Flattering words to read, of course, and not a little embarrassing. Truth to tell, I've taken the banana for granted all my life. I could find the lacatan everywhere, in grocery stores, at street corner vendors, growing along the sidewalk, for God's sake! We even had a lacatan tree sprouting in our back yard--and I'm ashamed to say I've never bothered to reach up and just pick one. I've always preferred something juicier--the tart lanzones, the sweetly grainy atis, the incomparable mango (that fibrous fruit found in American grocery shelves--it's okay, but the difference is as if between night and day) among many, many others. Even among bananas, I preferred the tarter, paler-fleshed latundan, or the far smaller, extremely sweet senorita; I never considered eating the lacatan a particularly special experience.

Now I'm more than a little curious; I'd love to taste a lacatan again, if only to find out what I've so idiotically missed all my life. I keep wondering about the fruit--was its flesh really the color of creme brulee?--and when I might be able to go back and try it again. I suppose it's just one more regret meant to haunt me for the rest of my life, about the country I left behind...

3.14.08

3 comments:

Anonymous said...

You write so well. Ang galing!

Quentin Tarantado said...

Don't ever get tempted to come back. I never liked this place, I don't think I ever will, given a chance to leave.
Your home is your family, wherever it is. This country can just go to the dogs.
We're science fiction fans. Our loyalty is to humanity. We're with humans, wherever we are.
Your evil twin brother.

Noel Vera said...

fan of restyo: Tenk yew!

Evil twin: I do wish I could come back for a visit, at least. I miss the people, I miss the films, I miss aside from the abovementioned fruits fresh buko (fresh young coconut), sizzling sisig (pig's head meat on a hot plate), inihaw na panga ng tuna (grilled tuna jawbone), and green mango shakes. Plus sashimi like nobody's business.

Hell, I remember Kikufuji (is it still around?) served horsemeat sashimi, with a choice of minced ginger or minced garlic for dipping.

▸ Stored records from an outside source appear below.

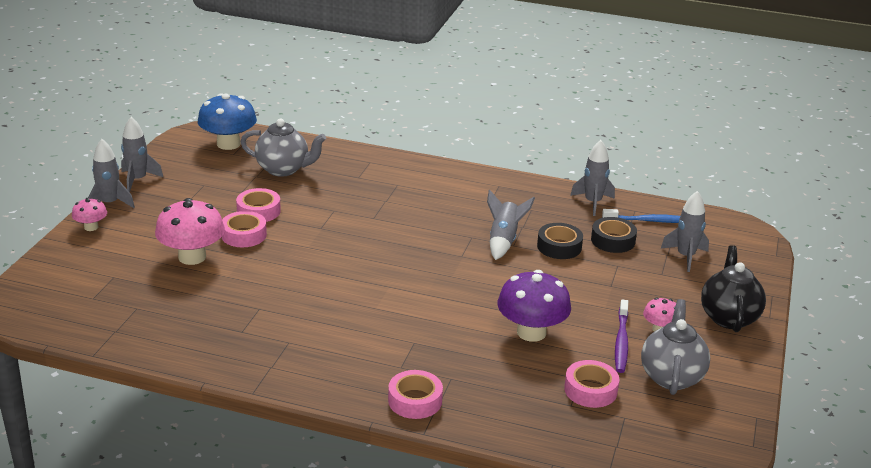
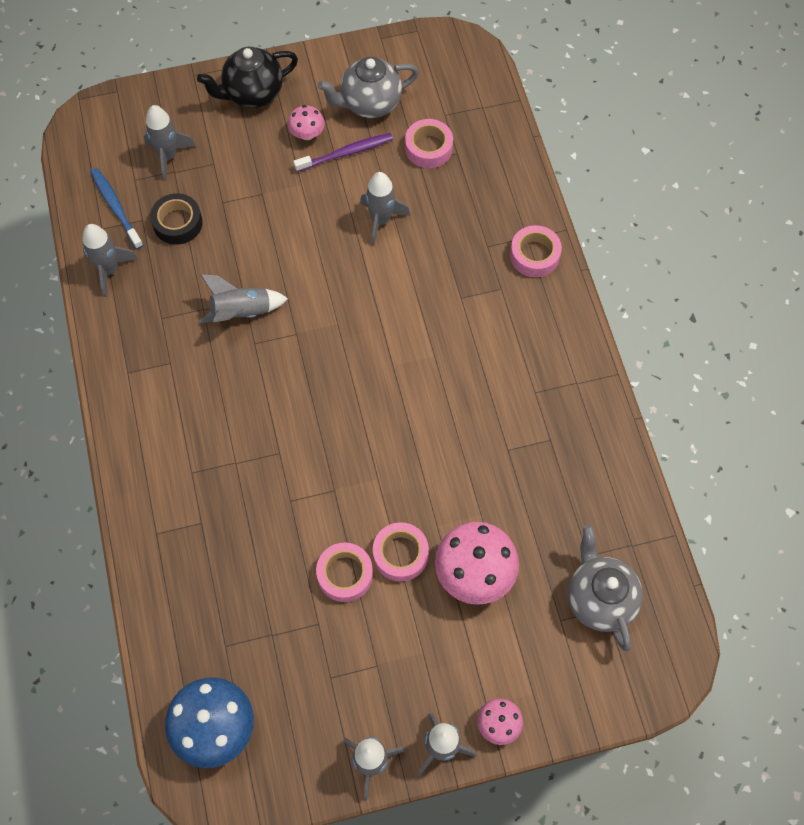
camera: 120 degrees left, 35 degrees up
grey teapot [241,119,326,177] -> grey teapot moved to [568,525,643,651]
purple mushroom [498,270,571,342] -> grey rocket [360,172,410,245]
black tape [537,223,583,259] -> none

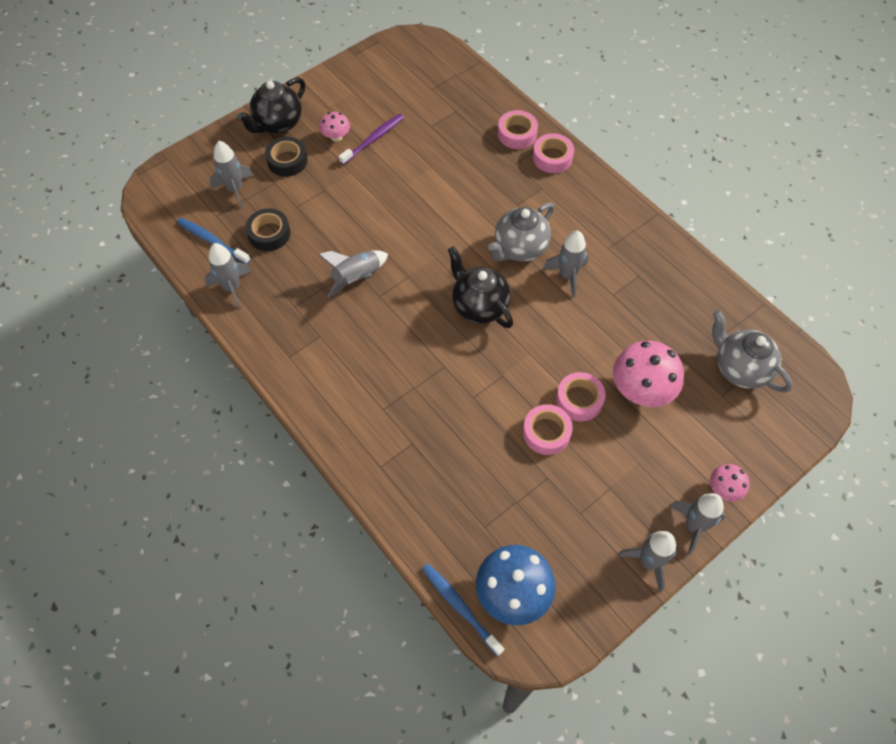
camera: 25 degrees left, 5 degrees down
grey teapot [318,57,419,118] -> grey teapot moved to [488,202,555,262]
grey rocket [360,172,410,245] -> grey rocket moved to [543,231,588,298]
pink tape [405,119,453,168] -> pink tape moved to [498,110,538,149]
none -> black tape [265,137,308,177]
none -> blue toothbrush [422,563,504,656]
none -> black teapot [448,246,513,328]

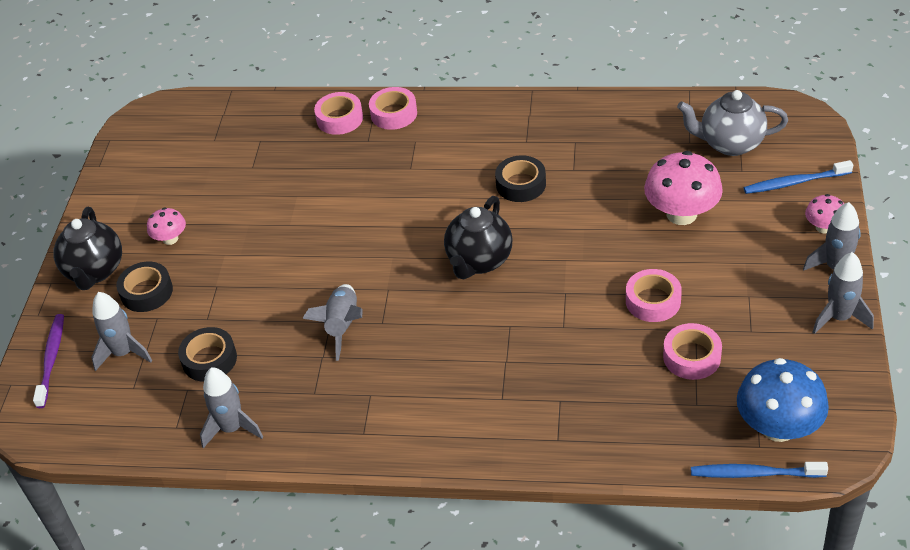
camera: 40 degrees left, 15 degrees down
blue toothbrush [177,218,251,264] -> blue toothbrush moved to [744,160,853,194]
purple toothbrush [339,114,404,165] -> purple toothbrush moved to [33,314,64,408]
black teapot [448,246,513,328] -> black teapot turned 75 degrees counterclockwise [444,196,512,279]
grey teapot [488,202,555,262] -> none
grey rocket [543,231,588,298] -> black tape [495,155,546,202]
pink tape [556,372,606,421] -> pink tape moved to [663,323,722,380]

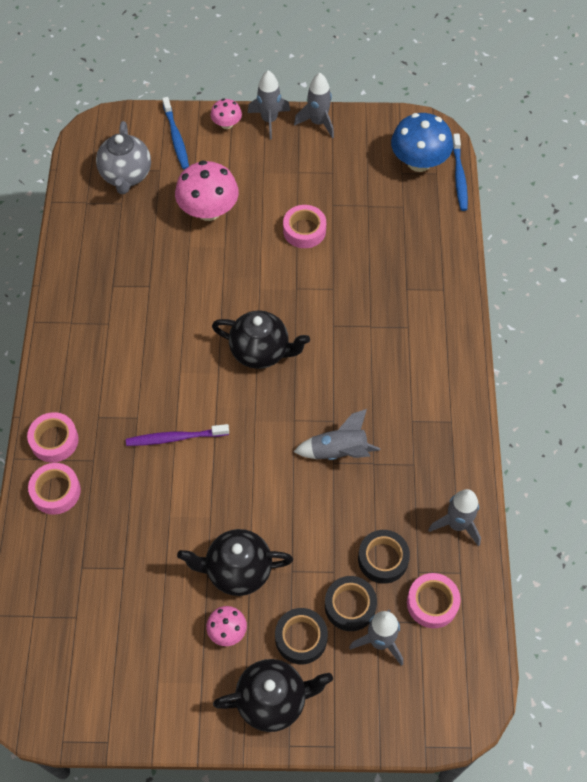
camera: 100 degrees left, 15 degrees up
purple toothbrush [33,314,64,408] -> purple toothbrush moved to [126,424,229,446]
black tape [495,155,546,202] -> black tape moved to [325,576,377,631]
pink tape [663,323,722,380] -> pink tape moved to [407,573,461,628]
none -> black teapot [177,529,293,596]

And that's not even counting the provinces. Giant crabs with a sweet coconut sauce from Zamboanga; laing (taro leaf with coconut milk and chilis) from Bacolod; pakbet (a vegetable stew made with deep-fried pork belly, bitter melon, tomatoes, white bean, and all other kind of vegetative goodies stewed with bagoong (fermented fish) in a clay pot) from the Ilocos. Pinapaitan (goat innards stewed with gall juice) also from Ilocos. Sometimes I dream that stuff in my sleep.